• PAGE TEXT:
In eukaryotic organisms chromatin is duplicated during cell division to ensure faithful transmission of both genetic and epigenetic information, maintaining in the daughter cells the memory of the chromatin status of their progenitors. The epigenetic inheritance during DNA replication is crucial to maintain cellular identity following cell division.
The role of Polycomb Repressive complexes (PRC1 and PRC2) is essential for the temporal regulation of gene repression involved in different developmental processes, but how these complexes may interact with the DNA replication machinery to contribute to the mitotic inheritance of cellular identity in the daughter cells remains unknown.

(Stored items)
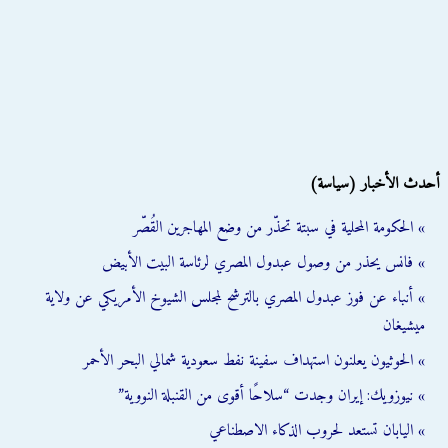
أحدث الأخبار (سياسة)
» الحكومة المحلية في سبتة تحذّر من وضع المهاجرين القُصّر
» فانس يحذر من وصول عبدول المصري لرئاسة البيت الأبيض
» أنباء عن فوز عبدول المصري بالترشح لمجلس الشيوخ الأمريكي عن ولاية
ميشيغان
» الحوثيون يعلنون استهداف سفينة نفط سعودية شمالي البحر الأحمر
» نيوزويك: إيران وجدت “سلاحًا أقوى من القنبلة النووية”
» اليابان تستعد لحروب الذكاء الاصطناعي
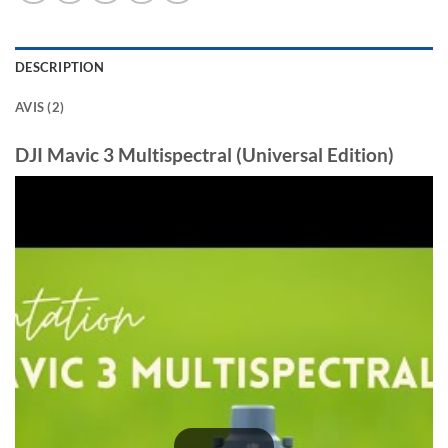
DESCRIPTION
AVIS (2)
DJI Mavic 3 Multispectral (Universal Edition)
==
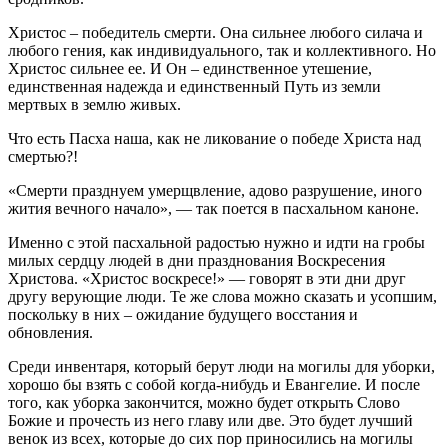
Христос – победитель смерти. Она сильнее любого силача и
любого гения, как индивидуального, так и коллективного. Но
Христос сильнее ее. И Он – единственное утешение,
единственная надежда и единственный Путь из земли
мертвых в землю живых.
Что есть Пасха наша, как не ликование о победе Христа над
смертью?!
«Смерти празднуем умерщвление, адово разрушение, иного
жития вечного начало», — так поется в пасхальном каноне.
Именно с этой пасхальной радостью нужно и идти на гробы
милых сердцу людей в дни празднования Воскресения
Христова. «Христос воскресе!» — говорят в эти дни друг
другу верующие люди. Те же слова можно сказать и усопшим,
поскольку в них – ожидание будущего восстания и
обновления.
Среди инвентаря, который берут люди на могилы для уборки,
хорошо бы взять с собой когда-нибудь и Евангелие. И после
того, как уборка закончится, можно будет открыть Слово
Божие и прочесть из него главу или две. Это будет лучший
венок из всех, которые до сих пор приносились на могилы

• WHAT IS EXPECTED: Transcribe the part of the text on chromatin duplication that opens with the words containing "The role of" and closes with "cells remains unknown.". The records have no connection to the page text.

• RESULT OF THIS EXERCISE:
The role of Polycomb Repressive complexes (PRC1 and PRC2) is essential for the temporal regulation of gene repression involved in different developmental processes, but how these complexes may interact with the DNA replication machinery to contribute to the mitotic inheritance of cellular identity in the daughter cells remains unknown.